“Happy Friday” was the common salute at the door of the 14th Chicago Bike Winter Art Show, an annual exhibit hosted this year by the Chicago Urban Arts Society (CUAS). The response was usually something like, “There’s beer inside, right?”
The expression (not the one about beer) was the greeting of choice among the riders of Critical Mass, a grassroots movement to take back the streets of Chicago with monthly bike rides throughout the city. Their route, which always starts at Daley Plaza on the last Friday of every month, ended this past Friday at CUAS to celebrate the closing of the exhibit. “We had over 500 people come out for the opening, so this is great,” said Lauren Pacheco, co-founder of CUAS.
The two-week show featured an array of art installations, all made and submitted by cyclists and cycling enthusiasts. But the main event of the evening was the Winter Bike Fashion Show, hosted by Rapid Transit Cycleshop to showcase the acme of style from all the city’s local bike shops.

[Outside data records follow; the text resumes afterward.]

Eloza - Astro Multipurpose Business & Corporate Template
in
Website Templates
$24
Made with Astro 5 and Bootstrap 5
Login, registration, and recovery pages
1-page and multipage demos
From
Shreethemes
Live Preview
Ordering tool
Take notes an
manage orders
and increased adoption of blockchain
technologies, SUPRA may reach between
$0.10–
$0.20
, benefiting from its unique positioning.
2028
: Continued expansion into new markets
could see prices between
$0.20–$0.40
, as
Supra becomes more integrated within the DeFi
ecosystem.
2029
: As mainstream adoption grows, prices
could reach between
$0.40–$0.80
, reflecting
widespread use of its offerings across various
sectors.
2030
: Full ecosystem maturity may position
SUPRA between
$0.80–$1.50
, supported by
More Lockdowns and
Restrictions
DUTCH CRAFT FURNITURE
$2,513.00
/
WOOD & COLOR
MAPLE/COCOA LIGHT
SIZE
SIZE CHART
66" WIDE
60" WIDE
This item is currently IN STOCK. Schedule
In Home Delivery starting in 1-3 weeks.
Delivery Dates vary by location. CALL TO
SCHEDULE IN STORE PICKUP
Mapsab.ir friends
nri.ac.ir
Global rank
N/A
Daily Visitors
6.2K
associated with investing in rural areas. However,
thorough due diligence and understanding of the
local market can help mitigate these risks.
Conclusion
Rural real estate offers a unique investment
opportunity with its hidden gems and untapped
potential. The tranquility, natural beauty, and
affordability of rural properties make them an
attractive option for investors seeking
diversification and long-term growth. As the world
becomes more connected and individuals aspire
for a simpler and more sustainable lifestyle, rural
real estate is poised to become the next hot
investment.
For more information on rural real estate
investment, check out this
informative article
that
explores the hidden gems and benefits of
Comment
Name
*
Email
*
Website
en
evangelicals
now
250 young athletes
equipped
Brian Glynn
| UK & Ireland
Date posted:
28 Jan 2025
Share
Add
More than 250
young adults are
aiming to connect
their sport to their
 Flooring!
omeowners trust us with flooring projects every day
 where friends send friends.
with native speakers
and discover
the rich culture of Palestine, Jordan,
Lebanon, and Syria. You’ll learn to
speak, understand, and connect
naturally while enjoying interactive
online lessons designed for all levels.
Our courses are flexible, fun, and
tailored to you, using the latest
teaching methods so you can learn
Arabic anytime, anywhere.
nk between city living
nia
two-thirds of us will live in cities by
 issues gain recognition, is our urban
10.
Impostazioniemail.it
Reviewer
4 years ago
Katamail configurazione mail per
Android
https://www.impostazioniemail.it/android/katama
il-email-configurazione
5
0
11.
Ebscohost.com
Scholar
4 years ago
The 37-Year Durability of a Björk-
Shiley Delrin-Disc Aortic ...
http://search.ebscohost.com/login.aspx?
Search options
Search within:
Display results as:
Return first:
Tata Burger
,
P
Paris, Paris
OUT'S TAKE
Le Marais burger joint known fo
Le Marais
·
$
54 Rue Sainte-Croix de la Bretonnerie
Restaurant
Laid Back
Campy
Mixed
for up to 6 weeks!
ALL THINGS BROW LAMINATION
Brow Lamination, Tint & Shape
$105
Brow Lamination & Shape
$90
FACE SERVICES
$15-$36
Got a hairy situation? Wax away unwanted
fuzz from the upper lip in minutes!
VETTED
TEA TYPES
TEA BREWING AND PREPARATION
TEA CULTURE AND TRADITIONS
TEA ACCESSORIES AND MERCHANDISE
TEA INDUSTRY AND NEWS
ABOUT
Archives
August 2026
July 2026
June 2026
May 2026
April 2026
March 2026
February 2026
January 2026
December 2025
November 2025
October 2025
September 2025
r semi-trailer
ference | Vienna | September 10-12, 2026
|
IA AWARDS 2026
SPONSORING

By 7:30, the Critical Mass riders had arrived and gathered in the parking lot across the street. Most chose to lock their bikes up to the fence outside despite the $1 “Bike Valet” offered within. Before checking out the artwork (and the $2 PBR), cyclists and spectators circled around to watch the first performance of a six-girl dance troupe formed at the show’s opening, the Racketeers. As the girls pranced alongside their bikes while dressed in flamboyant tutus and stockings, a bystander blurted out: “Is this what bike porn looks like?”
The Racketeers took center stage again at 8:50, this time performing inside the gallery to Lady Gaga. Ten minutes later, construction on the lighted runway had begun and an MC, dressed in royal blue formal attire, started to warm up the crowd.
As the lights went down, models strolled (and rolled) out onto the runway show off white leather seats, zebra paint jobs, chrome fenders, aluminum water bottles, reflective spokes, pedal straps, and of course all sorts of bells. Towards the end, fashion devolved into theater as a post-apocalyptic biker used a baseball bat to repel pedestrian zombies, who roamed through the crowd before descending on the MC, knocking him to the ground and splashing PBR across the runway.
“It’s fine,” said Pacheco, “Two weeks ago it was Goose Island.”